Ford (Fortune 500) posted a smaller 9% sales gain and also attributed much of its increase to stronger SUV sales. Ford sold 35% more SUVs this September than last with the popularity of more fuel-efficient models like the new Ford Explorer accounting for much of the gain.,
Sales of the small Escape crossover were up 41%, Ford said, a figure that analysts at Edmunds.com attributed, again, to heavy incentive spending.
Sales of the Explorer, now a car-based crossover SUV, more than doubled last September's number when Ford was still selling a less fuel-efficient truck-based Explorer SUV.
Chrysler Group had the biggest sales jump of the Detroit automakers, posting a 27% increase on the strength of some recently refurbished or redesigned models and, again, strong truck and SUV sales.
Retail sales (those not made to corporate and government fleets) were up by a full 50%, Chrysler boasted. In this case, Chrysler Group did not lean on incentives to push the increases, analysts at Edmunds.com said.
"In the recent past, Chrysler relied heavily -- too heavily -- on fleet sales to boost overall sales, but that trend seems to be changing now, and that's a sign of increasing strength for the company," Edmunds.com's Krebs said.
Sales for Chrysler Ram truck brand were up about 45%, the automaker said, while the Jeep brand had its strongest sales month since 2007.
Sales of the "facelifted" Jeep Compass compact SUV -- the vehicle's body got major alterations while mechanical changes were minor -- more than tripled compared to last year. Sales of the Jeep Wrangler off-roader were also up by nearly half.
At Chrysler Group's core Chrysler brand, the 200 sedan almost doubled sales compared to the Chrysler Sebring it replaced, while sales of the entirely redesigned Chrysler 300 rose 50% compared to last year.

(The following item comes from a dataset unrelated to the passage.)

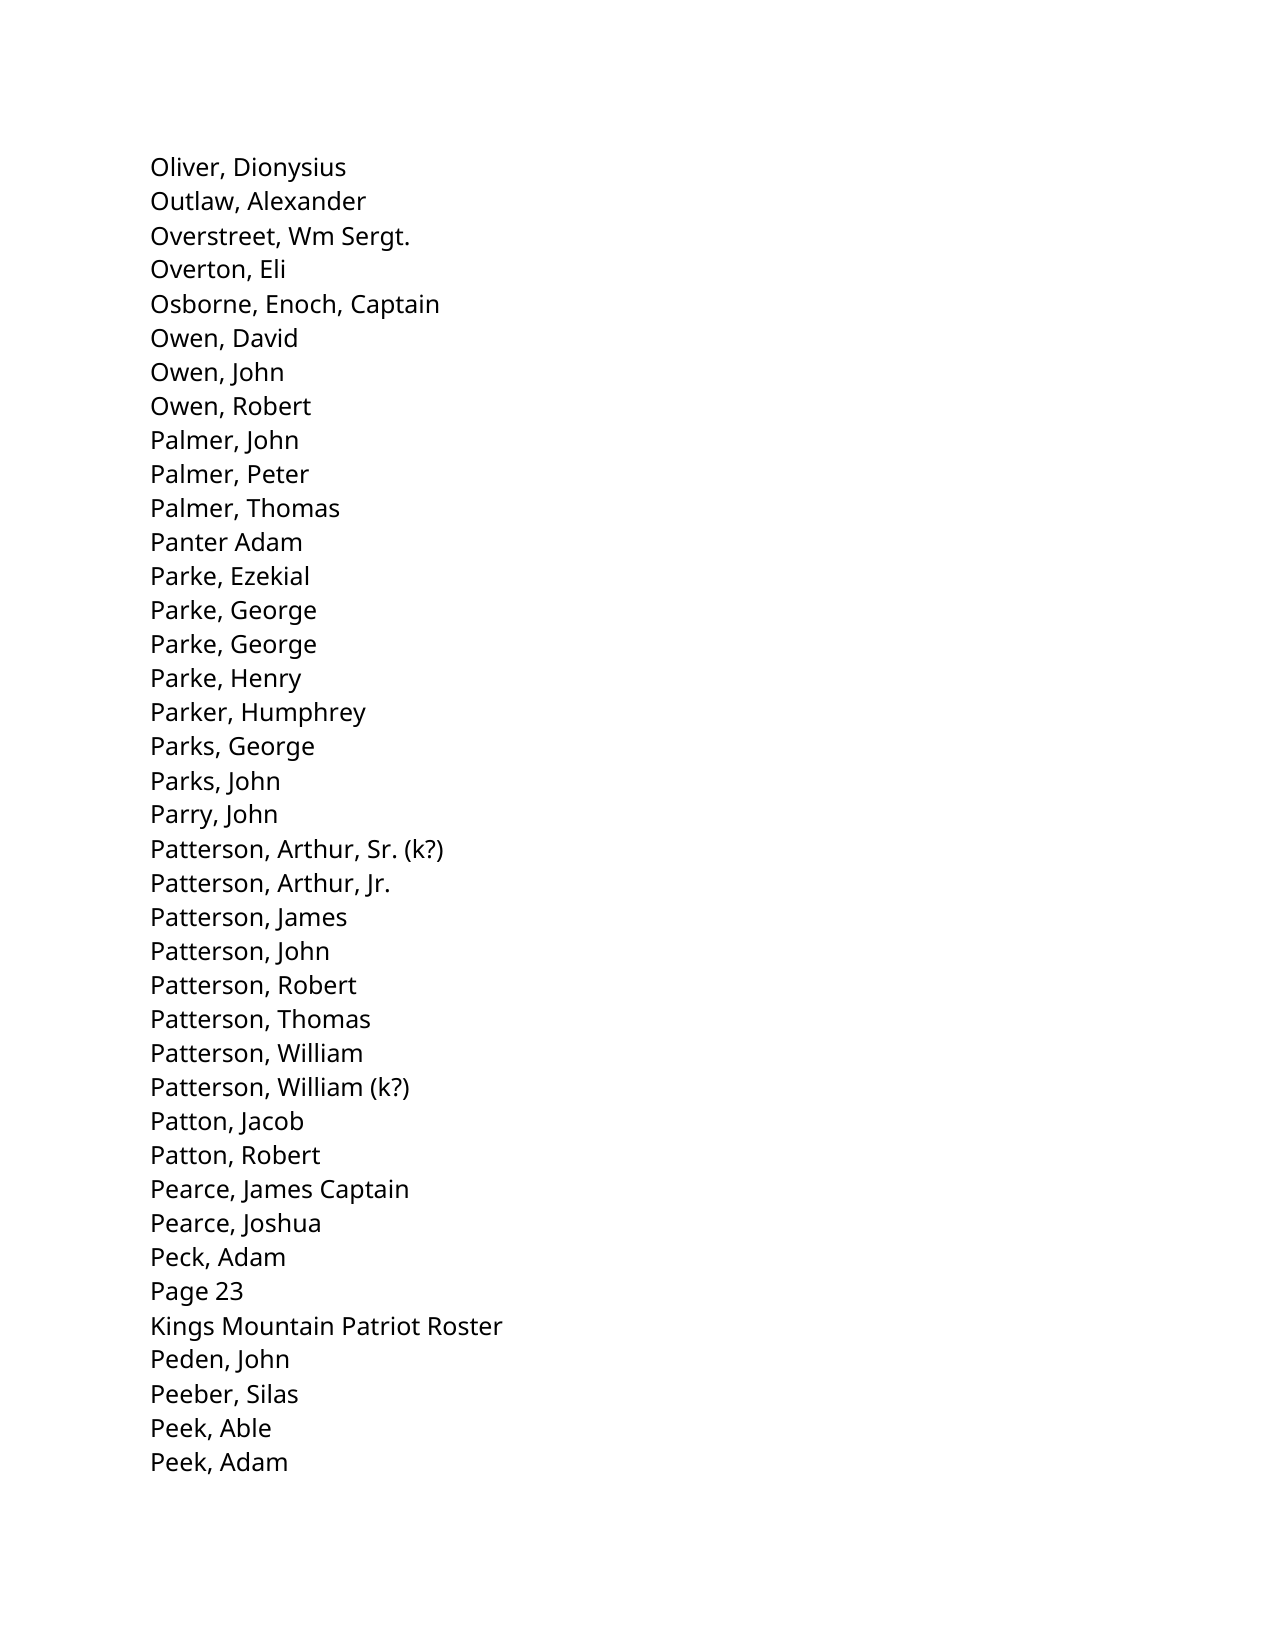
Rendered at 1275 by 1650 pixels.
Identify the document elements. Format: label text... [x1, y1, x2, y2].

Toyota Motor Sales U.S.A. reported sales that were, overall, 17.5% lower than the same month last year. Toyota's production returned to normal levels during the month, the automaker said, but not in time to bring sales back to normal.
"Our plants are now working overtime and dealer deliveries will continue to increase through the remainder of 2011," said Bob Carter, who heads Toyota's core Toyota car brand in the U.S. "It's a tribute to the efficiency of our distribution system and our dealers that we were able to sell more than 121,000 vehicles in September despite 40% less availability than last year."
Sales for Honda fell 8% compared to last September with the biggest bright spots being sales for the Pilot and CR-V SUVs.
"Pilot drove Honda's incentives boost this month which made it quite competitive in its segment and perhaps swayed some car buyers into a larger vehicle," said Edmunds.com analyst Jessica Caldwell. "It still appears as if Honda is slow in rebuilding its small car inventory, particularly Civic, Insight, and Fit."
"I don't think we can call inventories levels normal for Honda and Toyota until the first quarter or 2012," Toprak said. Until then, Honda and Toyota will be replenishing drastically depleted inventories, he added.
Sales of all three of those small cars were down compared to last year, with sales of the Insight, a hybrid model, down almost 70%.
Nissan broke from the other major Japanese automakers, posting a sales increase of better than 25% compared to last September. Nissan's gains were weighted more heavily toward cars, with the newly redesigned Versa subcompact selling almost 70% better than last year.